From: Ludovic Courtès
Subject: Re: [ANN] Skribilo 0.9.4 released
Date: Thu, 03 May 2018 15:30:33 +0200
User-agent: Gnus/5.13 (Gnus v5.13) Emacs/25.3 (gnu/linux)

Hello,

(Replying to everyone, but we should probably strip the Cc: list afterwards.)

Pierre Neidhardt <address@hidden> skribis:

> This must be the computer program I've been waiting for the longest time!
> (Roughly 10 years...)

Heheh.  :-)

> 1. Is there any procedural graphics capability?  Here I'm thinking TikZ,
> Asymptote, etc.  TikZ turns "programming" into a much dreaded nightmare
> and while Asymptote makes it a bit more approachable, it still suffers
> from a language that has more ill-designed "features" than C++.

No, there’s no such thing.  There’s a high-level pie chart package that
simply generates Lout or Ploticus code currently, but that’s about it.

> 2. What about page formatting capabilities?  Can Skribilo generate, say,
> a letter?

No, it just relies on Lout or LaTeX/ConTeXT to do that.  All it does is
generate code for these.

> 3. How is it related to other GNU projects?  Is it used anywhere?

I don’t think it’s much used by other projects.  :-)

Now, with an improved backend plus a Texinfo frontend (a “reader” in
Skribilo parlance, which could use Guile’s stexi modules), it could
become an option for some existing manuals.

> 4. Skribilo's manual is available in HTML / PDF format, but not in
> Info.  Strange, is there a good reason for it?  I like Info :)

If you install it, you’ll get the Info manual.  But note that the Info
backend still leaves a lot to be desired.

> 5. This seems to be in direct competition with Racket's Scribble (which
> I haven't really tested either).  Is there a good reason for not merging
> the two projects?  What are the differences between the two?

The two projects are similar in spirit, yes.  I think Scribble is a bit
younger but it’s also more widely used and maybe more featureful
nowadays.  Scribble uses Racket, Skribilo uses Guile, and there are some
differences (for example, I think the document processing phases work
differently.)  But anyway, you tell me!

> 6. I didn't know about Lout: the project page is rather empty and the
> description very scarce.  If I understand correctly, it's an alternative
> to TeXlive as a PDF rendering backend.  If so, then it's a brilliant
> initiative, I find TeXlive so bloated it is hardly manageable.

Lout is the only practical purely functional document layout system that
I know of, and yes, it’s not very well know.  The implementation has a
few shortcomings though, in particular that of not supporting Unicode.
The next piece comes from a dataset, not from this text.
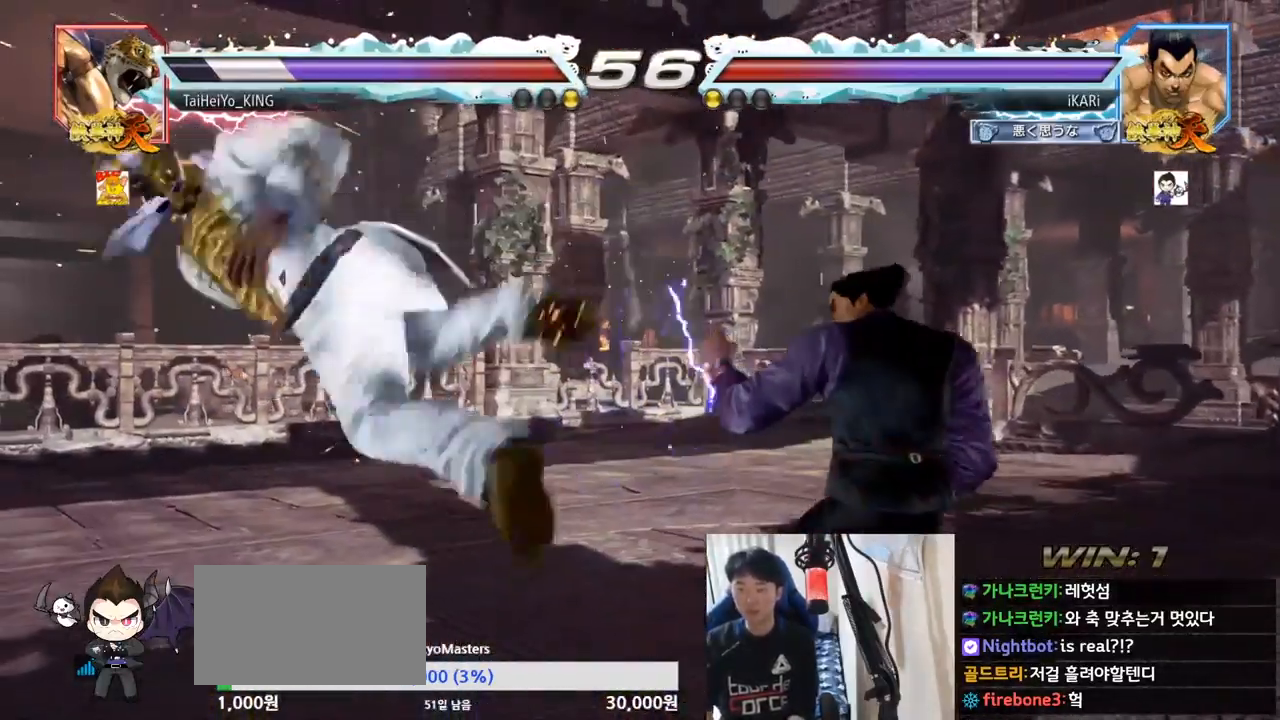
{"buttons": [], "left_stick": "left", "events": [[300, "left_stick", "left"]]}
> 7. As for Lout, I had never heard of Skribilo before.  Maybe it's just
> me...  But I think it would be worth reaching out for a broader
> audience.  The vast majority of the academia has been stuck with LaTeX
> for too long, I can hear the far cries of too many people begging for
> some progress! :D

I’d say that Skribilo is on the same level as Docbook, but not really on
the same level as LaTeX: it doesn’t do any of the low-level layout
stuff.  That said, it’s usually simpler to work with, though because it
“compiles” to LaTeX/Lout, you also occasionally have to be aware of
these lower-level tools.

Thanks for your feedback!

Ludo’.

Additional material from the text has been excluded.